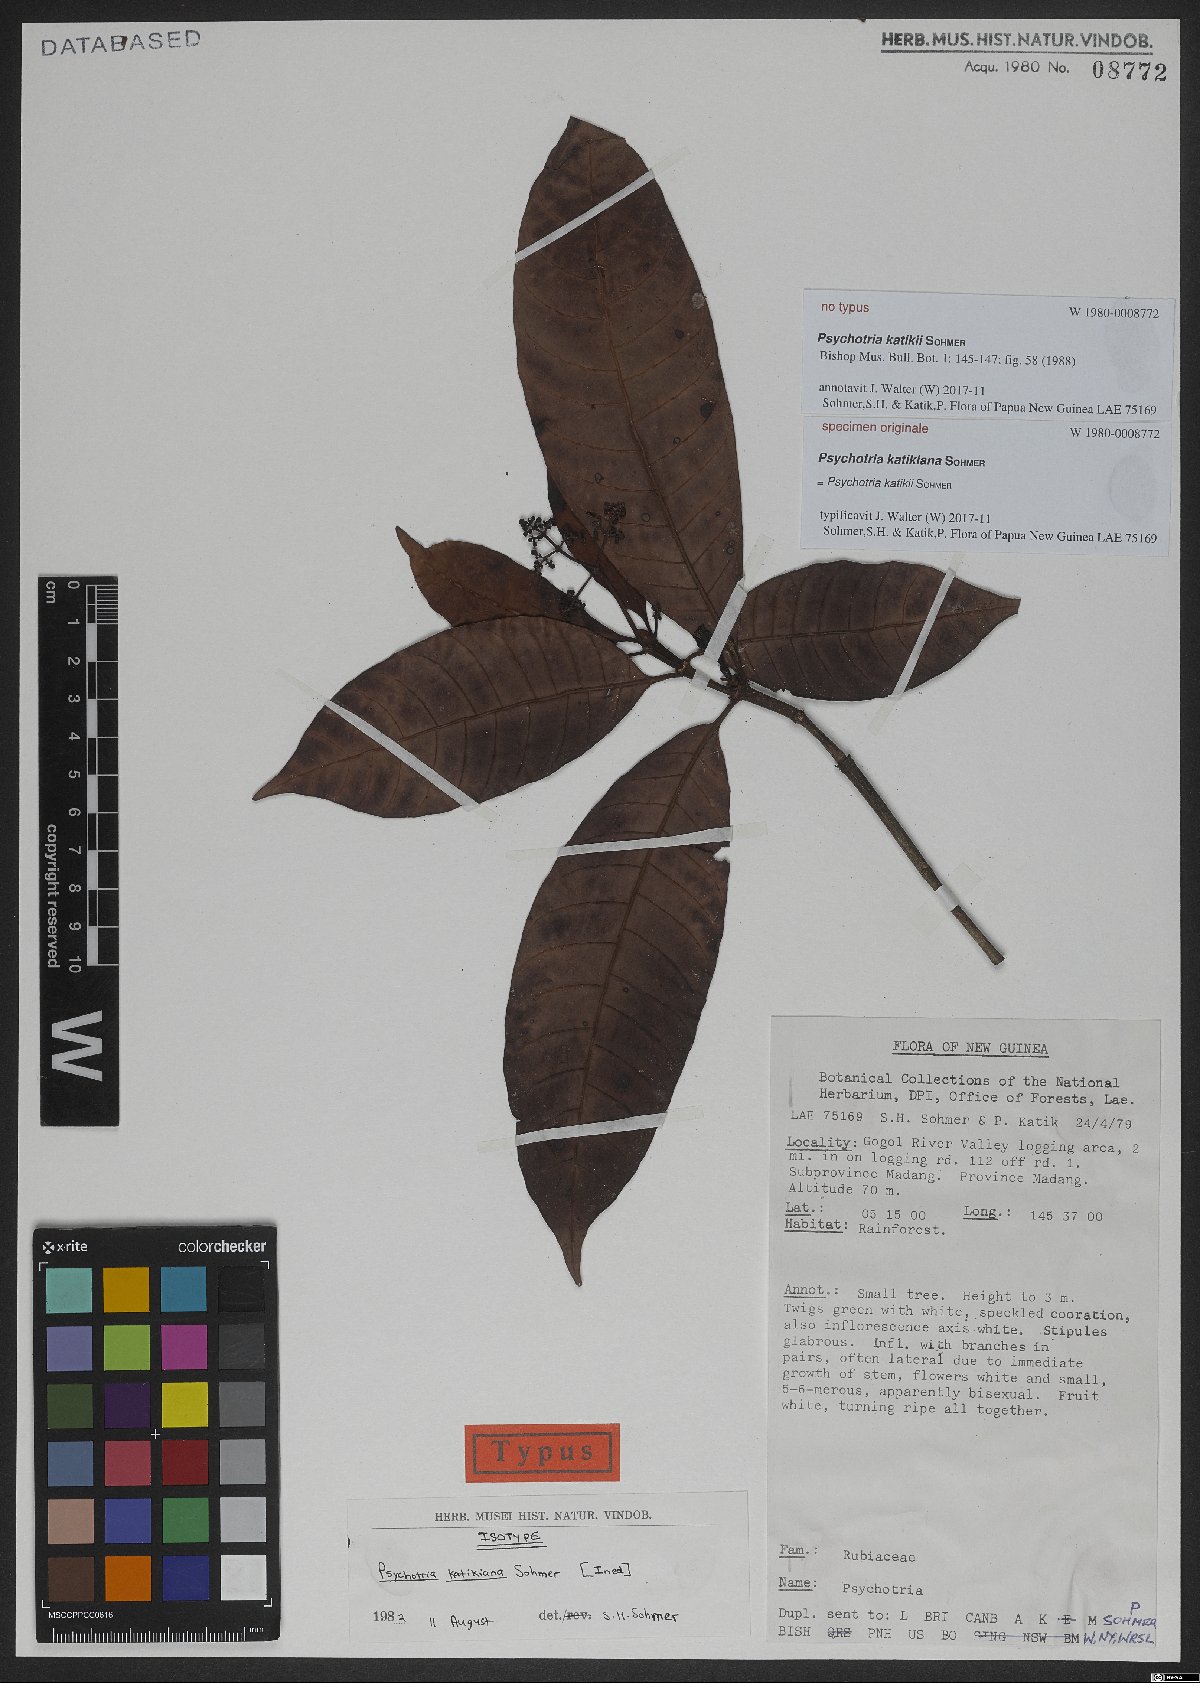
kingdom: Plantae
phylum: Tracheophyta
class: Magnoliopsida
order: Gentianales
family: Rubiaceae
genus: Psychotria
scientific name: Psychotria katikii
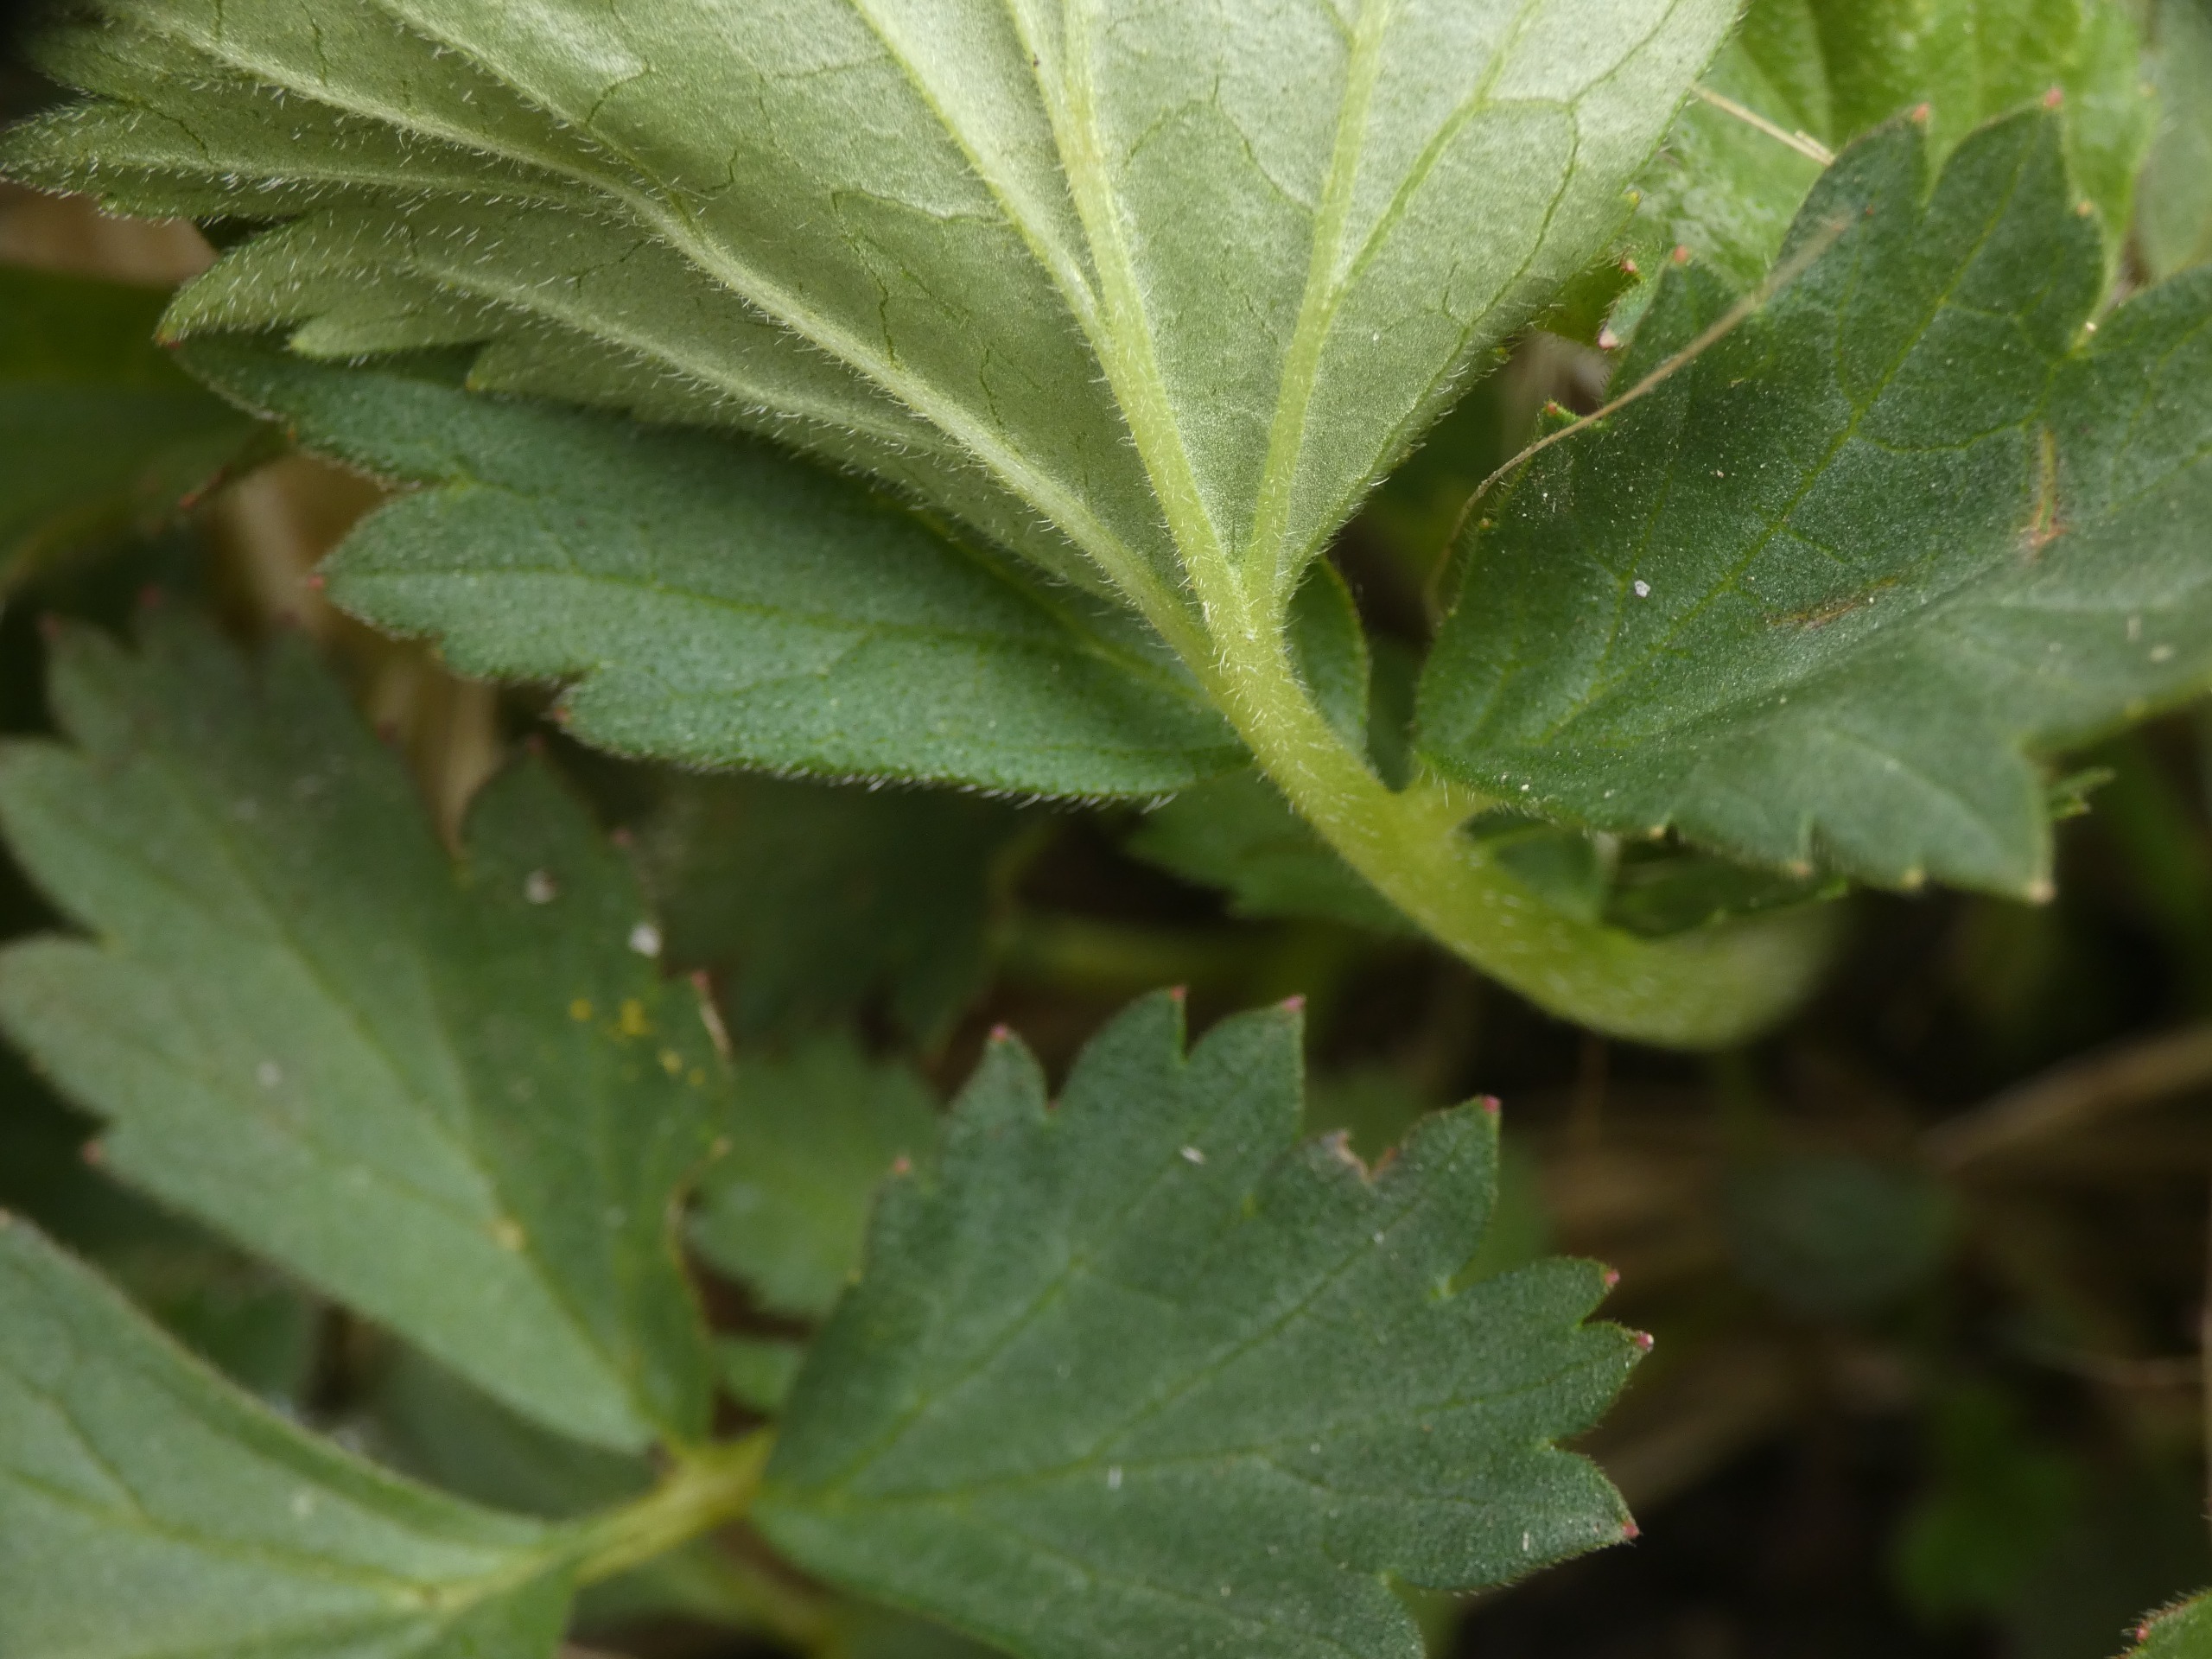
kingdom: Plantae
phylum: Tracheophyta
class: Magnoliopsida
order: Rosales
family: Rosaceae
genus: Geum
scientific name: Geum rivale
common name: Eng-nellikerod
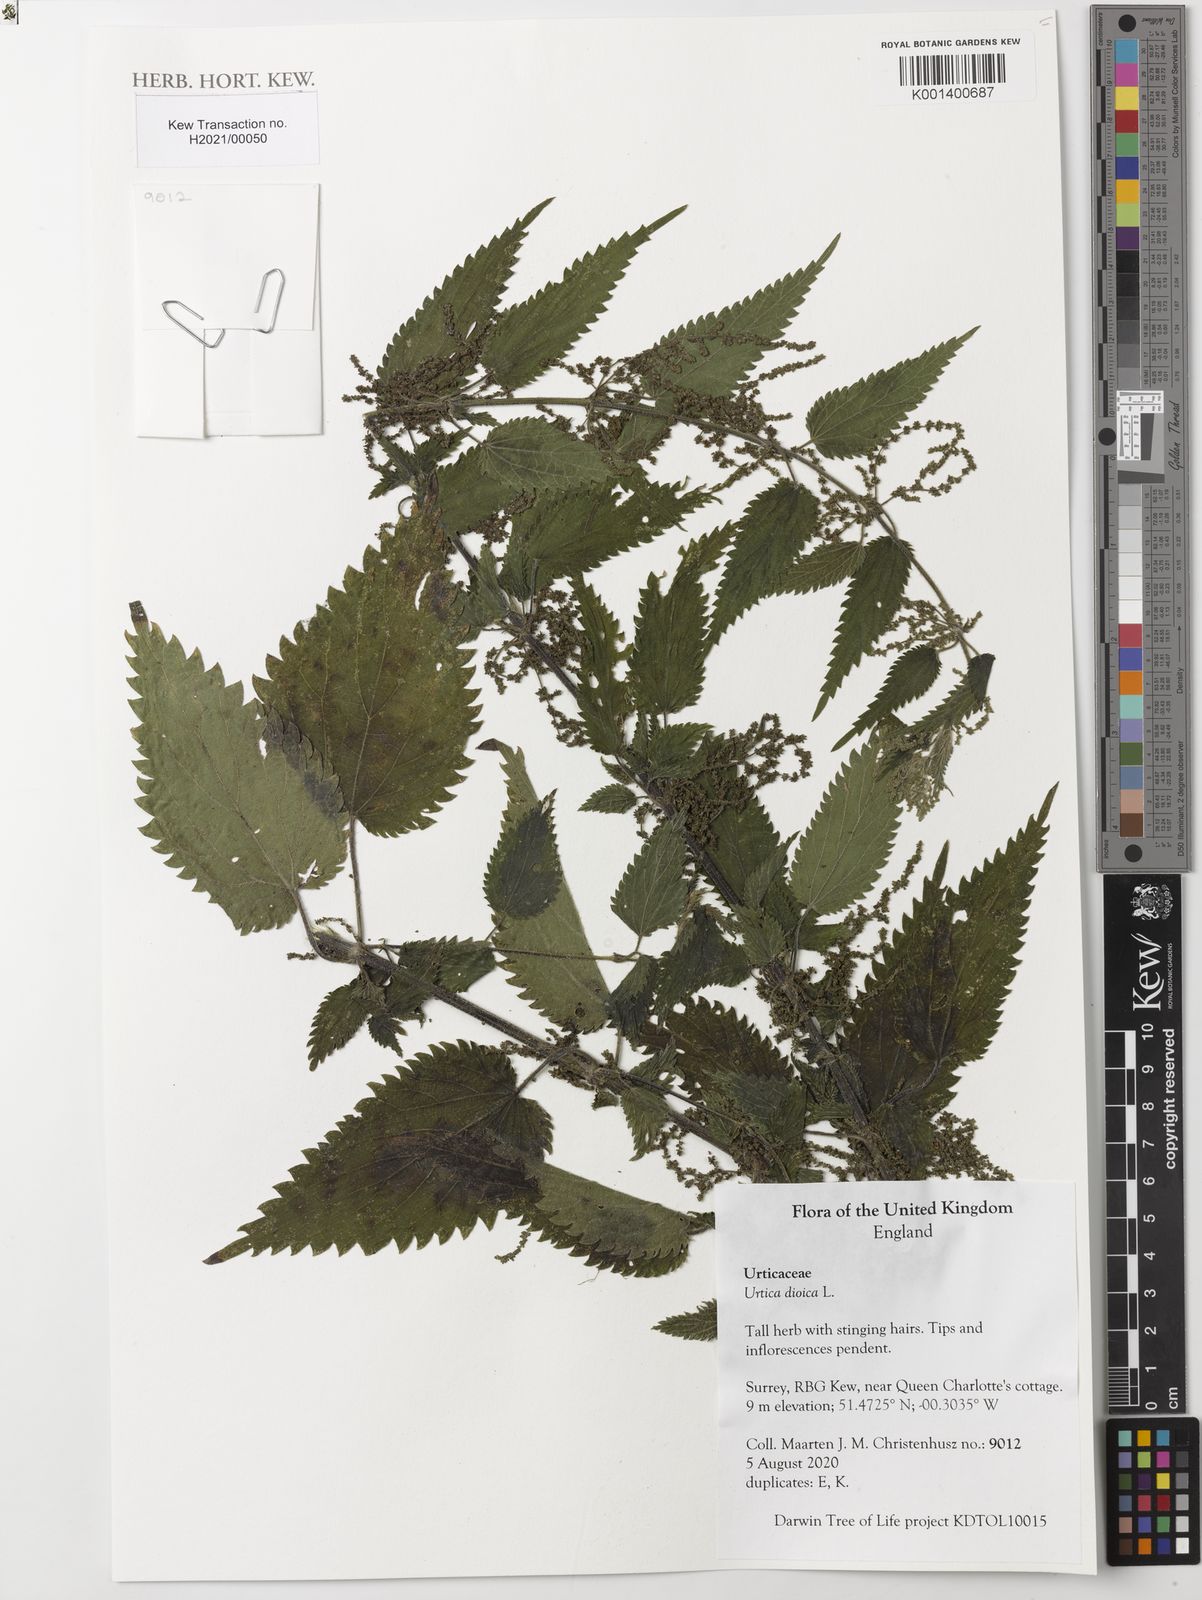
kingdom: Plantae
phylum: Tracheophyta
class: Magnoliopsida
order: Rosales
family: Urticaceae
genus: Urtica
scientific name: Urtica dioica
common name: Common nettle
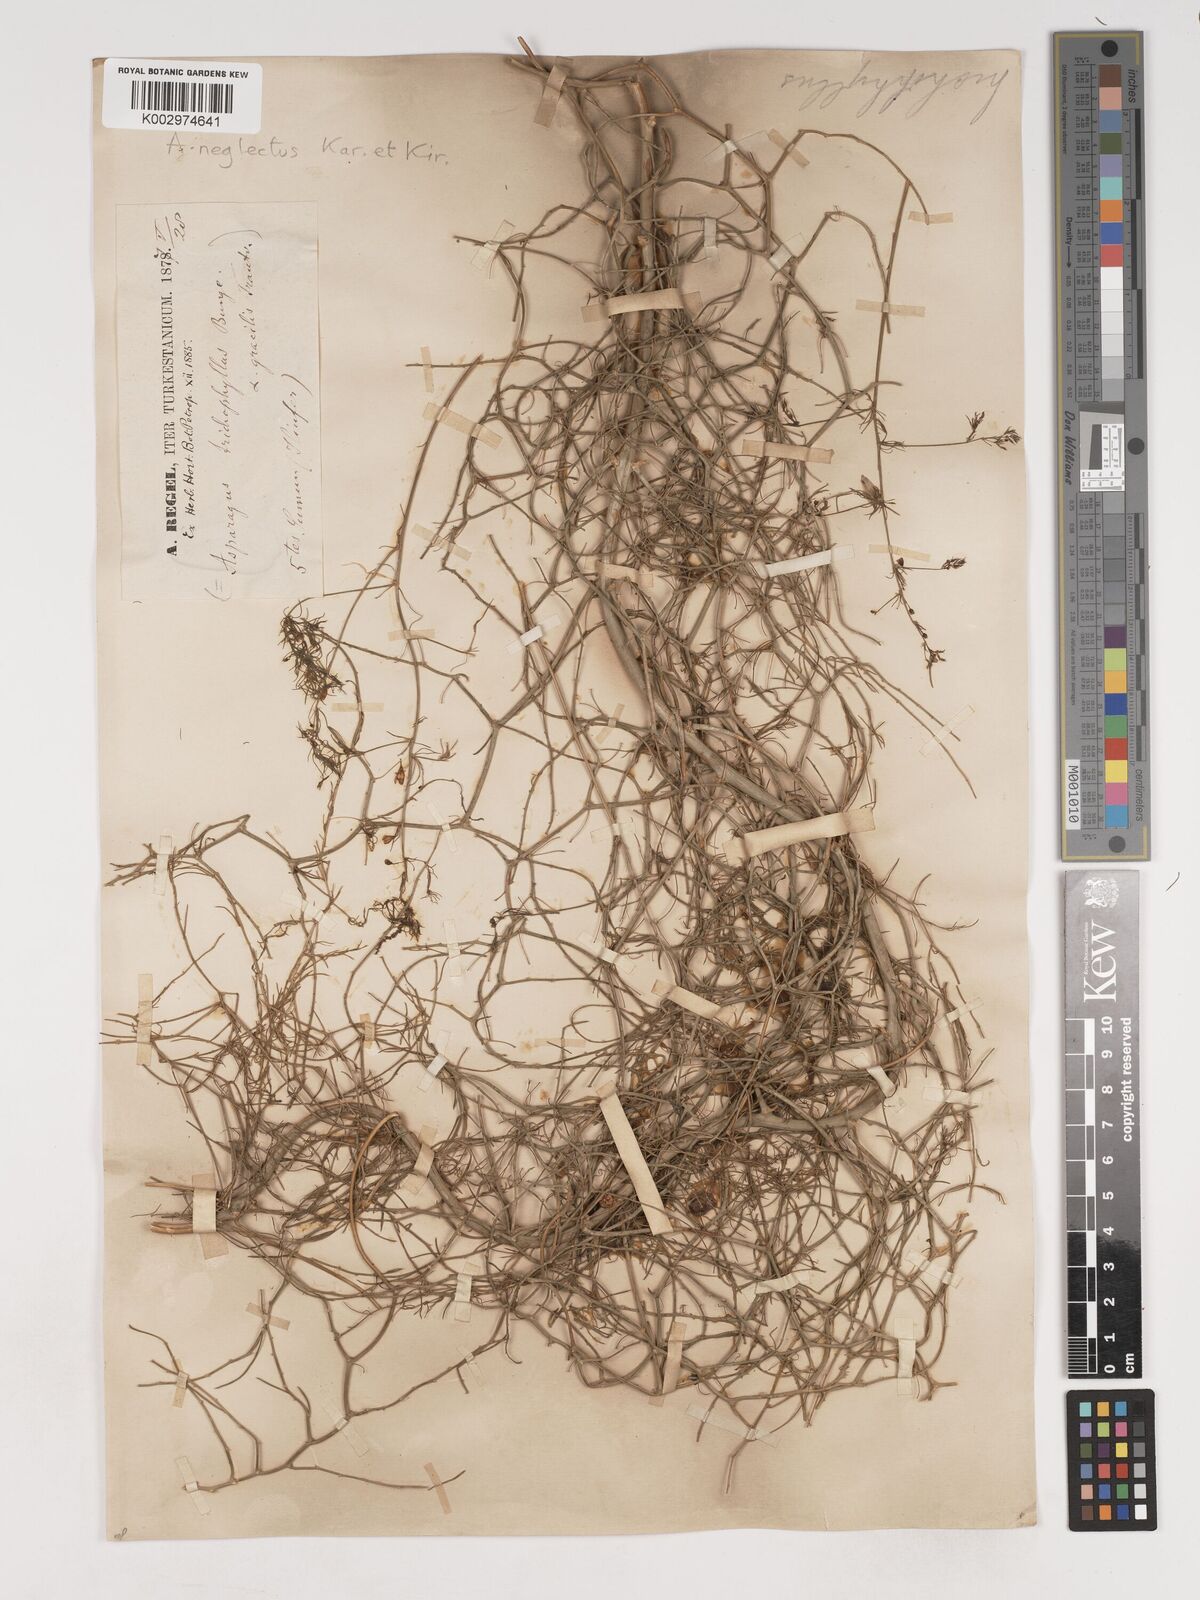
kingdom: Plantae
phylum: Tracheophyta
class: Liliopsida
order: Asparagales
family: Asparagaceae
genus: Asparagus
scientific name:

......

Что нужно сделать
Воспроизведите дословно все строки из записей выше, не включая в ответ изображения.

Результат ниже
kingdom: Plantae
phylum: Tracheophyta
class: Magnoliopsida
order: Gentianales
family: Rubiaceae
genus: Psychotria
scientific name: Psychotria katikii
kingdom: Plantae
phylum: Tracheophyta
class: Magnoliopsida
order: Rosales
family: Rosaceae
genus: Geum
scientific name: Geum rivale
common name: Eng-nellikerod
kingdom: Plantae
phylum: Tracheophyta
class: Magnoliopsida
order: Rosales
family: Urticaceae
genus: Urtica
scientific name: Urtica dioica
common name: Common nettle
kingdom: Plantae
phylum: Tracheophyta
class: Liliopsida
order: Asparagales
family: Asparagaceae
genus: Asparagus
scientific name:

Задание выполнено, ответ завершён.